On the surveillance front, Pfizer is proud to sponsor one of the largest AMR surveillance programs in the world, the Antimicrobial Testing Leadership and Surveillance (or ATLAS). ATLAS monitors real-time changes in bacterial resistance and tracks these trends in real-time. Gathering information from more than 760 hospitals across 73 countries in many underserved areas, ATLAS has generated 14 years of continuous global data on bacteria. Researchers and healthcare professionals can access ATLAS’s data—free of charge—to study resistance trends, even in emerging market countries like Africa, Asia, and Latin America.
“At Pfizer, we take this growing threat very seriously,” Inverso added, “and are driven by our desire to protect global public health and address the medical needs of people suffering from infectious diseases.”
Pfizer also encourages good stewardship practices and supports education and training programs to help ensure patients receive the correct antibiotic only if needed, at the right dose and for the right duration.

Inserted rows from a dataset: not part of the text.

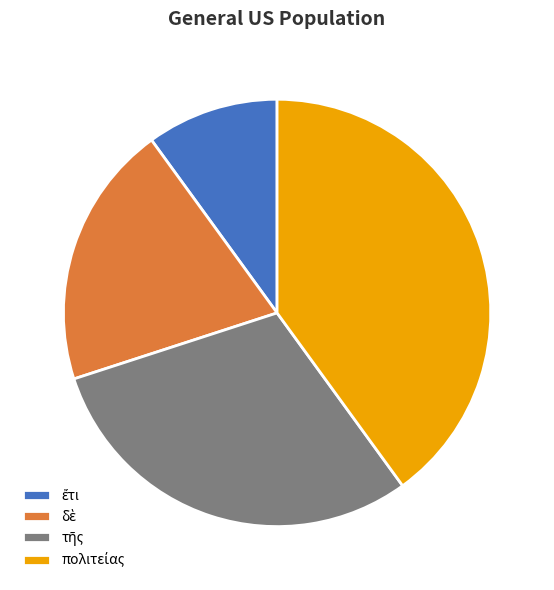

Is there any slice that represents more than half of the pie?

No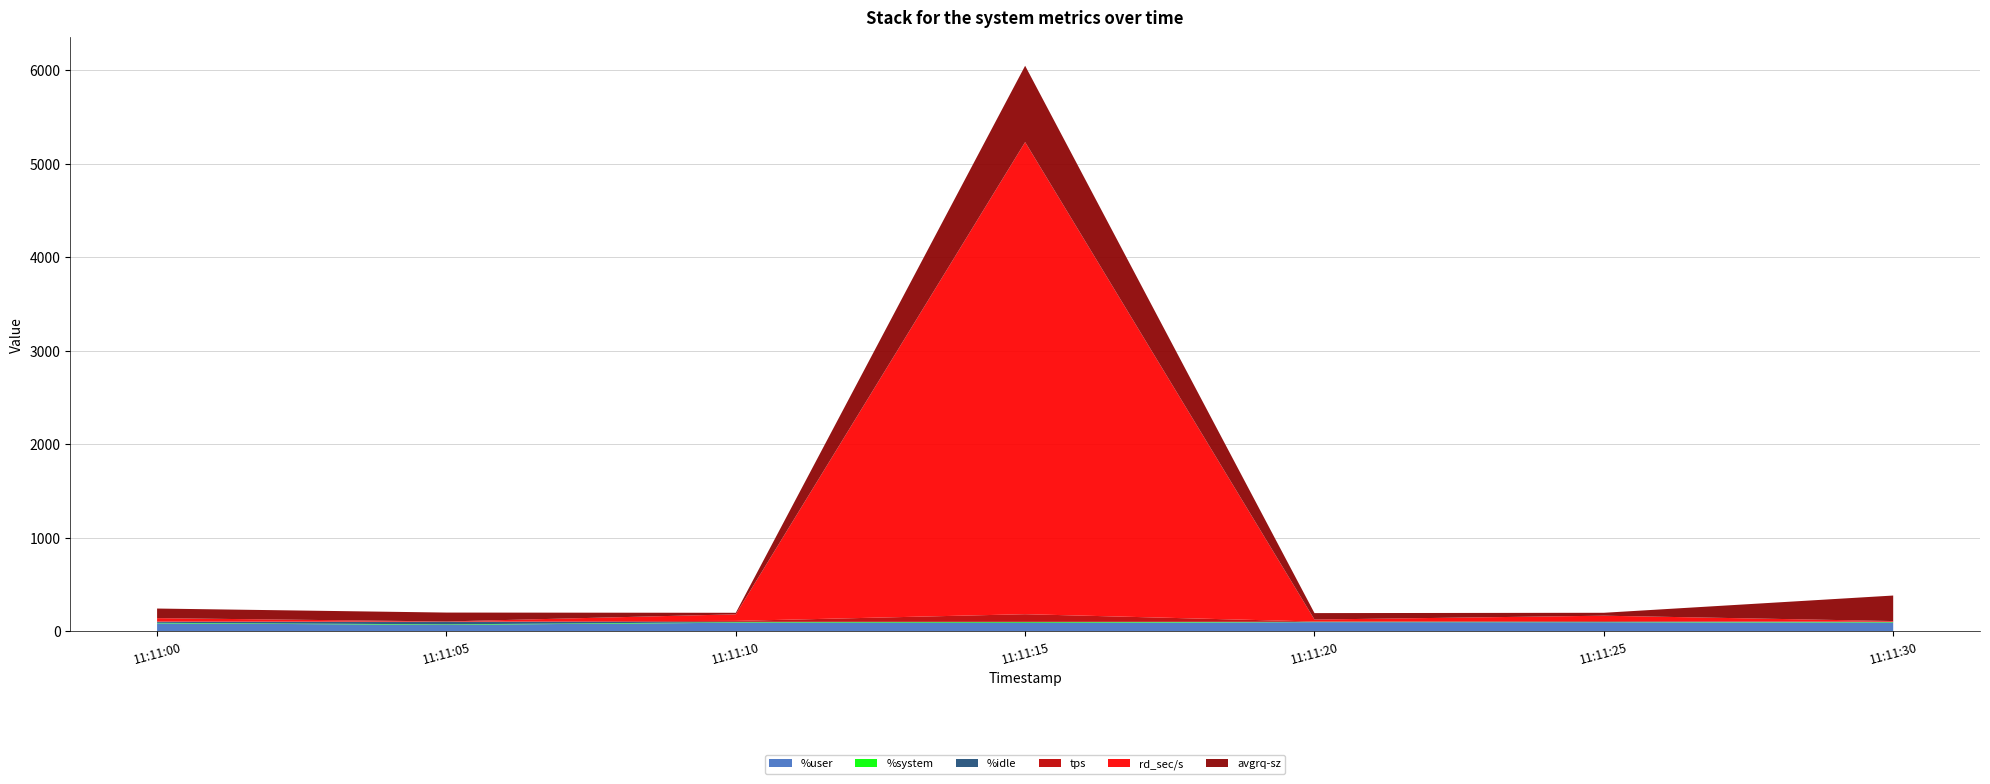

Reading right to left, list all the values displayed in this chart.

%user: 89.9	95.7	96.5	87.0	90.0	67.5	83.6
%system: 5.5	3.3	3.2	8.1	5.6	5.2	5.5
%idle: 4.7	1.0	0.3	4.5	4.4	27.2	10.7
tps: 1.4	7.6	3.2	81.8	9.6	2.0	4.0
rd_sec/s: 6.4	57.6	20.8	5051.2	70.4	1.6	35.2
avgrq-sz: 273.1	31.2	69.0	816.6	16.3	95.2	102.8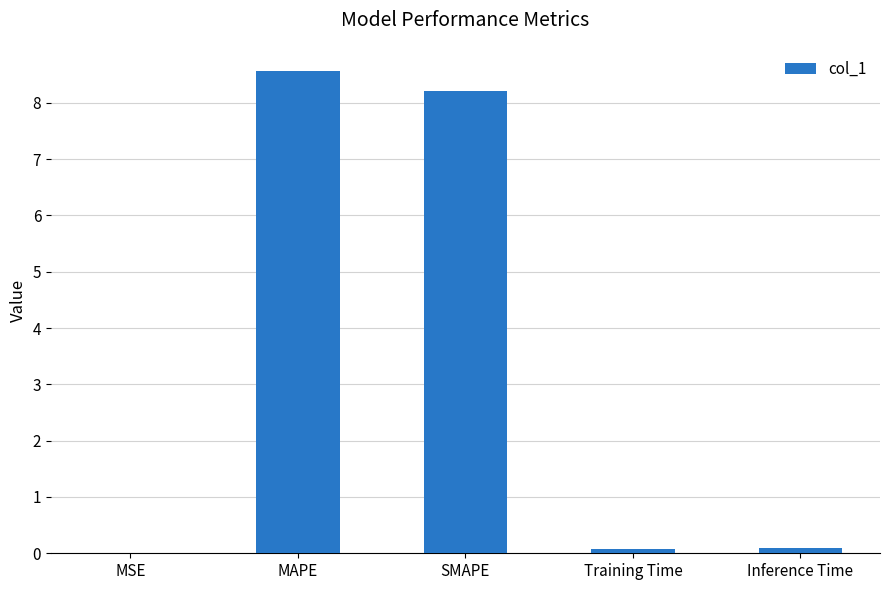

What is the sum of all values?

16.9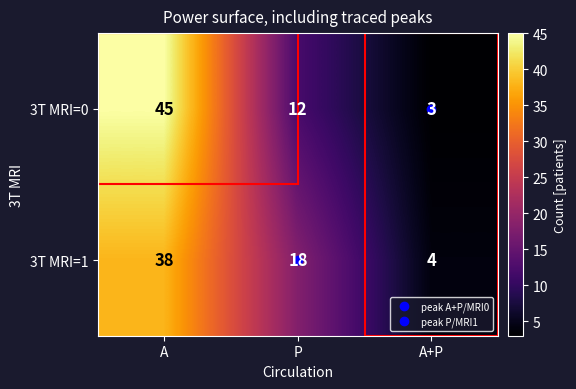

At P, list the series in order from largest to smallest.

3T MRI=1, 3T MRI=0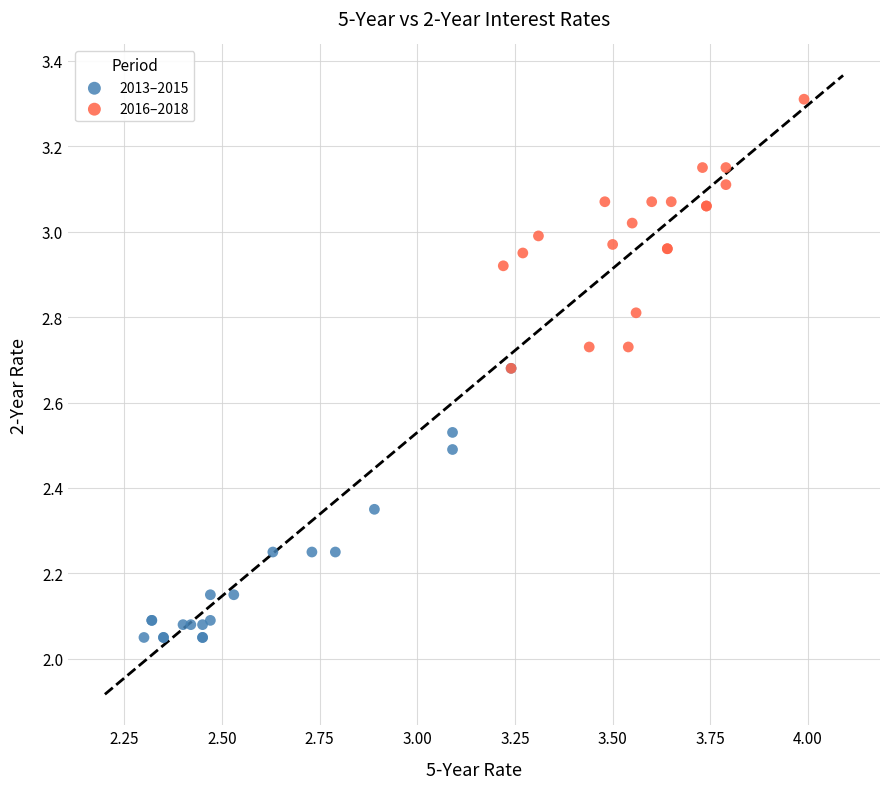

Which series reaches the minimum Y coordinate?

2013–2015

“We believe that everybody can play a part in AMR stewardship by not taking an antibiotic unless provided by a healthcare professional, sticking to antibiotic regimens when prescribed, and keeping their vaccinations up to date,” said Inverso. She added, “Vaccines are administered to help prevent infections from happening in the first place, thereby reducing the need for antibiotic usage that can lead to the development of resistance.”
To date, several studies have demonstrated the beneficial role vaccines play in the reduction of AMR, such as reducing the use of antibiotics by preventing bacterial infections which may, in turn, prevent antimicrobial resistant infections from developing. Pfizer is committed to continue the development of new, innovative vaccines to help prevent infectious diseases globally.
We believe that everybody can play a part in AMR stewardship by not taking an antibiotic unless provided by a healthcare professional, sticking to antibiotic regimens when prescribed, and keeping their vaccinations up to date.
Given this, we should ask ourselves the following:
- Have I ever not finished an antibiotic given to me by my doctor?
- Have I ever used an antibiotic given to someone else?
- Am I up-to-date on my vaccinations that prevent infections that would need antibiotics?
- Have I ever demanded an antibiotic for myself or a child that the doctor thought was caused by a virus?
- Have I ever saved antibiotics given to me for one infection and used it at a different time?
The key takeaway? AMR is a pervasive, growing threat that cannot be tamed without the collective efforts of government, industry, health systems, society and others. Working together, we may have a fighting chance.